Prices last month also increased by 1.5 per cent compared to a year ago, but still remained 5.2 per cent below the recent peak in January 2014, SRX release stated.
The increase was led by a 1.1 per cent jump in prices in the prime region or Core Central Region (CCR) as well as in the city fringes or Rest of Central Region, (RCR).

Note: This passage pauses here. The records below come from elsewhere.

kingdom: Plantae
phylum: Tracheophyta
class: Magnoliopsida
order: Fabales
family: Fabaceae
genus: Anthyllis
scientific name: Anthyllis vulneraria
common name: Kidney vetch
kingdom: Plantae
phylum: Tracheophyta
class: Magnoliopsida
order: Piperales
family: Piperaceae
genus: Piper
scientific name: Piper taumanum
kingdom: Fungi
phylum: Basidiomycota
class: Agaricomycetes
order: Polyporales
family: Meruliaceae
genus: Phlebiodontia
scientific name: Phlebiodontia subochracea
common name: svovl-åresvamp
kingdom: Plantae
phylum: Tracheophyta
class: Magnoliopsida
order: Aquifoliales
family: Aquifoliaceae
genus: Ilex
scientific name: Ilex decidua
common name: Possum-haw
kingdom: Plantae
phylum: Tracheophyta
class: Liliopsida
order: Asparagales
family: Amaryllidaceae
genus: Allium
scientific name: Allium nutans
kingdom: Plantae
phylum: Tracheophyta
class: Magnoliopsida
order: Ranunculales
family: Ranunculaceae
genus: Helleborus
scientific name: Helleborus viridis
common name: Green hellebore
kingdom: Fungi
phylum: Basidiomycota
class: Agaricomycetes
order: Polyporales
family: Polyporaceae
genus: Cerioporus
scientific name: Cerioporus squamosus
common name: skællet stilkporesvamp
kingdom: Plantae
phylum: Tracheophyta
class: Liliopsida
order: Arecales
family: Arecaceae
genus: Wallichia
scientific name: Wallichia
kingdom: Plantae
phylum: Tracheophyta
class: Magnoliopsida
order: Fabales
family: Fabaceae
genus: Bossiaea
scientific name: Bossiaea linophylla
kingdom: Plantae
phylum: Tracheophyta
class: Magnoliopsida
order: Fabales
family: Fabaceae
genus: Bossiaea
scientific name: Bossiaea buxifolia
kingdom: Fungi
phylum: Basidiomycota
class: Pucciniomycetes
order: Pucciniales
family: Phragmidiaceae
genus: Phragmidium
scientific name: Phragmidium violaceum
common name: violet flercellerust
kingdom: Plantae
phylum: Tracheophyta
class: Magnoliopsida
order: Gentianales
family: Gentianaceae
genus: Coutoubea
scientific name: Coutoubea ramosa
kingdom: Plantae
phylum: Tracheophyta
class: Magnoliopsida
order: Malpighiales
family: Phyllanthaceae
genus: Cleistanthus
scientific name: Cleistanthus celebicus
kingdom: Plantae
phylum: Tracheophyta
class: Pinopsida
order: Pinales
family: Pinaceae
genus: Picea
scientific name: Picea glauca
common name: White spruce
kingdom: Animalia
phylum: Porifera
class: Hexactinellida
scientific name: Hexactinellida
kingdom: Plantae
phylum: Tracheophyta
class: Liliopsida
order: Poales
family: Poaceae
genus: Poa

Prices in suburban areas or Outside Central Region (OCR) decreased by 0.4 per cent.
In individual sectors, CCR and RCR recorded a year-on-year price increase of 3.5 per cent and 2.3 per cent respectively, while OCR recorded a year-on-year price decrease of 0.2 per cent.
An estimated 1,235 non-landed private residential units were resold in May 2017, a 17.4 per cent increase to 1,052 units resold in April 2017. It was a whopping 57.7 per cent jump compared to May 2016, when 783 units were resold, but was down 39.8 per cent compared to its peak of 2,050 units resold in April 2010.
The median transaction over X value for non-landed private homes, which measures whether people are overpaying or underpaying the SRX Property X-Value estimated market value, was S$2,000 in May 2017 compared to S$5,000 in April in 2017.
Harbourfront and Telok Blangah districts posted the highest median TOX at positive S$60,000, while Changi district posted a negative TOX of S$21,000.